Looking at the prices which are all in measured in pounds we can see the total average fare and then the different ones from the different classes. Note that due to inflation these numbers measured in pounds today would be quite a bit higher.

In [None]:
print("Average fare of all passengers -->   {:.4f}".format(dataframe.Fare.mean()))
# How much you have to pay for the different classes in average?? (price unit is £/pounds)
print("First class mean cost -->  {:.4f}".format(dataframe[dataframe["Pclass"]==1].Fare.mean()))
print("Second class mean cost -->  {:.4f}".format(dataframe[dataframe["Pclass"]==2].Fare.mean()))
print("Third class mean cost -->  {:.4f}".format(dataframe[dataframe["Pclass"]==3].Fare.mean()))

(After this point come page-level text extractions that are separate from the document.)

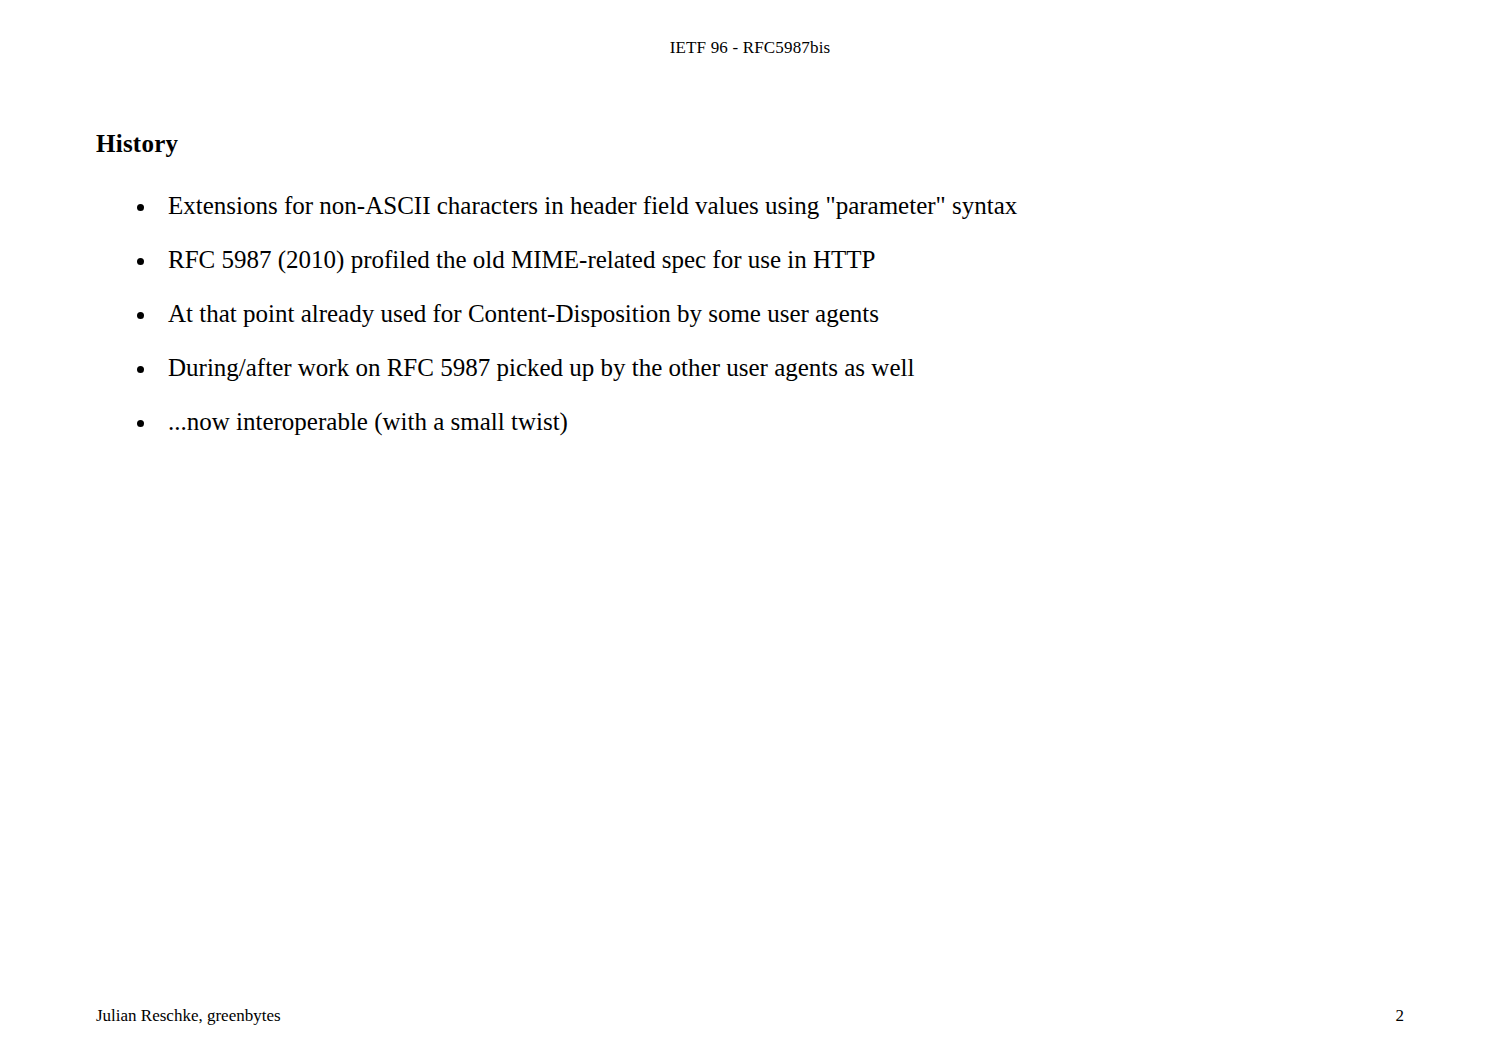IETF 96 - RFC5987bis
History
Extensions for non-ASCII characters in header field values using "parameter" syntax
RFC 5987 (2010) profiled the old MIME-related spec for use in HTTP
At that point already used for Content-Disposition by some user agents
During/after work on RFC 5987 picked up by the other user agents as well
...now interoperable (with a small twist)
Julian Reschke, greenbytes 2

There are also people from all ages on board while the average age is 30 years.

In [None]:
# average age of all passengers
print("Average age of all passengers -->  {0:.1f}".format(dataframe.Age.mean()))
print("Age of oldest passenger -->  {:.1f}".format(dataframe.Age.max()))
print("Age of youngest passenger -->  {:.1f}".format(dataframe.Age.min()))

To see the difference of survival probalilty already mentioned an explained above more visually we can plot them like the following plots show. Here you can see the difference between the different classes and sex very well.

In [None]:
sns.countplot(dataframe.Survived)
plt.title("No. of survivors and dead")

In [None]:
sns.countplot(x="Survived", hue="Sex", data=dataframe)
plt.title("No. of people survived and died separated into women and men")

In [None]:
sns.countplot(x="Survived", hue="Pclass", data=dataframe)
plt.title("No. of people survived from different classes")

Let's now look at the fare distribution and the costs from the different classes.

In [None]:
sns.distplot(dataframe.Fare)

In [None]:
# Average pricing for different classes
sns.lmplot(x="Pclass", y="Fare", data=dataframe, y_jitter=.03, x_estimator=np.mean, robust=True)
plt.title("Average pricing for different classes in £")

In the following we can see very well that most passengers did not have any siblings/spouses or parents/children aboard.

In [None]:
sns.distplot(dataframe["Siblings/Spouses Aboard"], kde=False)
plt.title("Number of siblings and spouses on board of each passenger")

In [None]:
sns.distplot(dataframe["Parents/Children Aboard"], kde=False)
plt.title("Number of parents and children on board of each passenger")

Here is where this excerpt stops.